Writers who understand the power of active verbs will cringe when they read this. But it's important to understand because it explains the grunting style that we've come to learn from Fox News.
"News Reports for Ultra-Short Attention Spans."
At 5:30 p.m. last Monday, Shepard Smith, the 40-year-old host of Fox News Channel's "Fox Report," was hunched over his computer in the company's bustling Midtown headquarters, poring over the script for his evening broadcast, and searching for verbs. Mr. Smith, let it be known, does not like verbs. Whenever he finds one, he crinkles his brow in disgust like a man who has discovered a dribble of food on his tie. He taps furiously at his keyboard, moves the cursor to the offending word and deletes it, or else adds "ing," turning the verb into a participle and his script into the strange shorthand that passes for English these days on cable news:
"Amazon.com celebrating a birthday! The Internet company 10 years old."
"Texas! A school bus and two other vehicles colliding in Dallas. The bus rolling over on its side."
"Outrage in the Middle East! A vow of revenge after an assassination and reportedly threatening the United States. Tonight — how real the threat?"
Shepard Smith! Explaining to a reporter, why not the verbs?
"We don't communicate in full sentences anyway," Mr. Smith said as he continued working through his script. "We don't need all those words. And it allows us to go faster."
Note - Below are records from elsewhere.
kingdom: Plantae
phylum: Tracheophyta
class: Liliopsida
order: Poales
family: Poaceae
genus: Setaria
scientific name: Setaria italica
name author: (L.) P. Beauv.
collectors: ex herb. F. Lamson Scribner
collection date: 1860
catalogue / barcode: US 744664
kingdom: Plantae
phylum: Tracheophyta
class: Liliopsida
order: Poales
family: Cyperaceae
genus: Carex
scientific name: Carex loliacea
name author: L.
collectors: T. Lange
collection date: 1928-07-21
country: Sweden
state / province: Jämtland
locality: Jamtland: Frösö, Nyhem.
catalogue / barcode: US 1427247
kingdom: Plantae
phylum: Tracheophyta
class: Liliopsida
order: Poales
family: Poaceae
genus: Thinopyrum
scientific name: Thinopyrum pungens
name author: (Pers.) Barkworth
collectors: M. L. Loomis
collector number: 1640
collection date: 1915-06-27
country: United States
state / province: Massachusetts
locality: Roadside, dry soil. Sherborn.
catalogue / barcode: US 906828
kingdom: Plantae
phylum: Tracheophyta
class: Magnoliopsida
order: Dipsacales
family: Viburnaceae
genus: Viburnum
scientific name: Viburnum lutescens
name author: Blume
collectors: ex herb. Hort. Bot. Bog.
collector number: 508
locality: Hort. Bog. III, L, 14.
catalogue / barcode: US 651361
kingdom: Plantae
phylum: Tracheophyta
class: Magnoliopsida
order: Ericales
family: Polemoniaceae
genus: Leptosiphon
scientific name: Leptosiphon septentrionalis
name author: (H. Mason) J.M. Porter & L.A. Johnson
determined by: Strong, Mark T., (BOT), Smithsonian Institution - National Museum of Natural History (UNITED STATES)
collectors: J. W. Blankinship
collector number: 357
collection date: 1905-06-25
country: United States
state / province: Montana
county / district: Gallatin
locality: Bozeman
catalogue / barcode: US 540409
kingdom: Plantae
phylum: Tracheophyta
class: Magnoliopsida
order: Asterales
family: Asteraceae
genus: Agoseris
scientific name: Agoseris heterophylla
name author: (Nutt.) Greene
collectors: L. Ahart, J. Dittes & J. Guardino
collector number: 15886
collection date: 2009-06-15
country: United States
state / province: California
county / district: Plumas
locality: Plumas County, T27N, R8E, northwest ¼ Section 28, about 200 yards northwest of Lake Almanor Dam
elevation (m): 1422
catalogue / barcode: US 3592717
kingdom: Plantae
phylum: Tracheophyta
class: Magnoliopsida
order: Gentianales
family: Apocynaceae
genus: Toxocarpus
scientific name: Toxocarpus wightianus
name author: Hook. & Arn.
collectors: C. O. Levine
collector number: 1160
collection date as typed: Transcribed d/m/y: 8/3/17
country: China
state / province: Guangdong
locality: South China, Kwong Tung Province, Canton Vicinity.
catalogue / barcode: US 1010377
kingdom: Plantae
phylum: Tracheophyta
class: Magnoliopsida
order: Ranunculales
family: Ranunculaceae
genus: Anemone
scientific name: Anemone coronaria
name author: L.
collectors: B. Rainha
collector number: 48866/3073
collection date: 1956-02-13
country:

Mr. Smith is all about speed. He typically blasts through 80 or so items of news during his hourlong broadcast, which, with its zooming cameras, swooshing sound effects and Mr. Smith's jokey, frat-boy delivery, acquired while he was a student at Ole Miss, resembles a broadcast of ESPN's "SportsCenter" more closely than it does "NBC Nightly News." He seldom does interviews on his program, fearful that slow-talking guests might gum up the works, and dispatches from correspondents are always ad-libbed, for freshness. During commercials, Mr. Smith obsessively scours news sites on his laptop, looking for any breaking nugget. Jay Wallace, Mr. Smith's producer, said he wants the program to seem perpetually as if it might veer out of control. "I want it to be like a train that's about to come off the tracks," he likes to say.